The C.C. Brooks case holds that a judge's letter triggered the 30 day period, even though the FDIC had not yet moved to intervene. Texas civil procedure doubtless differs in many respects from Alaska civil procedure. Yet in both jurisdictions the words and grammar of 12 U.S.C. § 1819 and 28 U.S.C. § 1446 require that the FDIC be a "party" for the case to be removable: prior knowledge of a case in which it may or should become a party cannot suffice. Cf. Johnson Service Co. v. H.S. Kaiser Co., 324 F.Supp. 745 (N.D.Ill. 1971) (United States not party defendant until granted leave to intervene).
Stretching C.C. Brooks to cover lawyer's letters would violate the principle of ejusdem generis. This sensible principle, by which general words are construed to embrace only objects similar in nature to those objects enumerated by the proceeding specific words, implies that the phrase "other paper" in "amended pleading, motion, order or other paper" means a "paper" similar to an amended pleading, motion or order. 2A Sutherland, Statutory Construction § 47.17 (4th ed. 1984). A judge's letter may be like an order, but a lawyer's letter is not. See Camden Industries Co. v. Carpenters Local Union, 246 F.Supp. 252, 255 (D.N.H.), aff'd, 353 F.2d 178 (1st Cir.1965); Bonnell v. Seaboard Air Line R.R. Co., 202 F.Supp. 53, 55 (N.D. Fla.1962); Gilardi v. Atchison, Topeka & Santa Fe R.R. Co., 189 F.Supp. 82, 84-85 (N.D.Ill.1960) Putterman v. Daveler, 169 F.Supp. 125, 129 (D.Del.1958). If a lawyer's letter were an "other paper," motions for remand might require discovery of defense attorneys' files, and the uncertainty of the law would be magnified by problems of interpreting the letters.

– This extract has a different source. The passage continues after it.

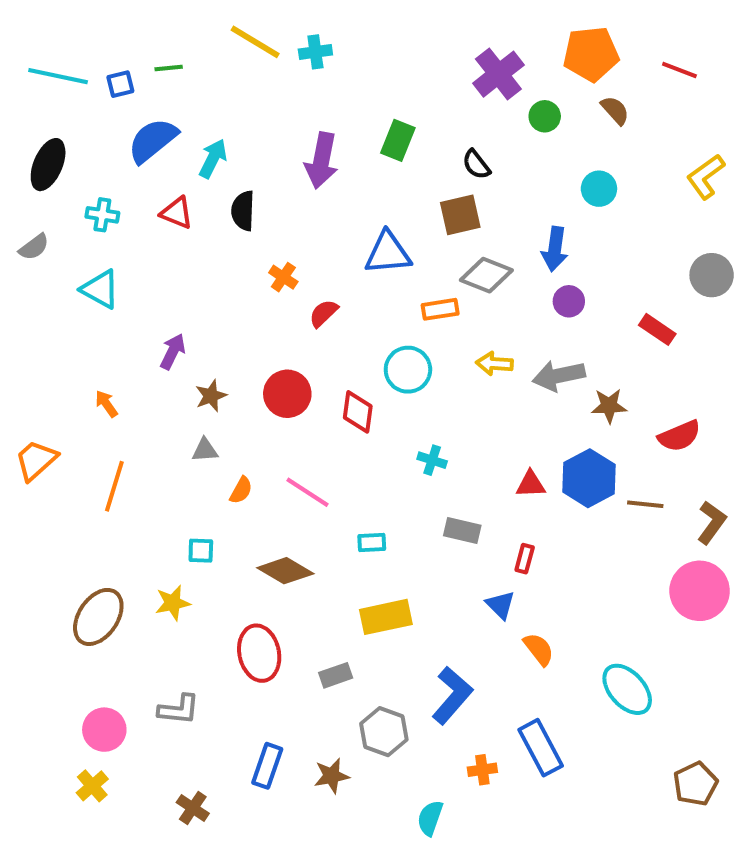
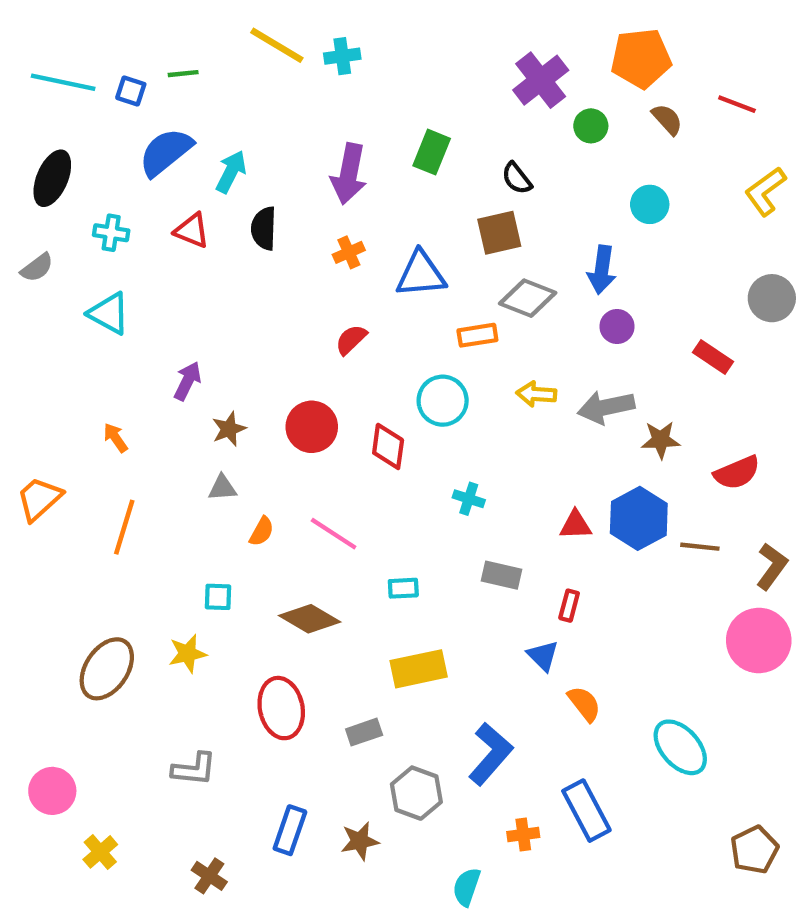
red line: (679, 70) -> (737, 104), moved
blue square: (120, 84) -> (131, 91), turned 32
orange cross: (283, 277) -> (349, 252), moved, turned 32
pink circle: (104, 730) -> (52, 791), moved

The policy of requiring prompt removal avoids tactical removals after a defendant sees the case going sour in state court. Plaintiffs are not helpless to prevent such removals. In order to start the 30 day period, plaintiffs can take the initiative in naming or moving to substitute proper parties.
Plaintiff's motion for remand is denied.
NOTES
[1]  28 U.S.C. § 1446(b) provides in full as follows:

(b) The petition for removal of a civil action or proceeding shall be filed within thirty days after the receipt by the defendant, through service or otherwise, of a copy of the initial pleading setting forth the claim of relief upon which such action or proceeding is based, or within thirty days after service of summons upon the defendant if such initial pleading has then been filed in court and is not required to be served on the defendant, whichever period is shorter.
If the case stated by the initial pleading is not removable, a petition for removal may be filed within thirty days after receipt by the defendant, through service or otherwise, of a copy of an amended pleading, motion, order or other paper from which it may first be ascertained that the case is or has become removable.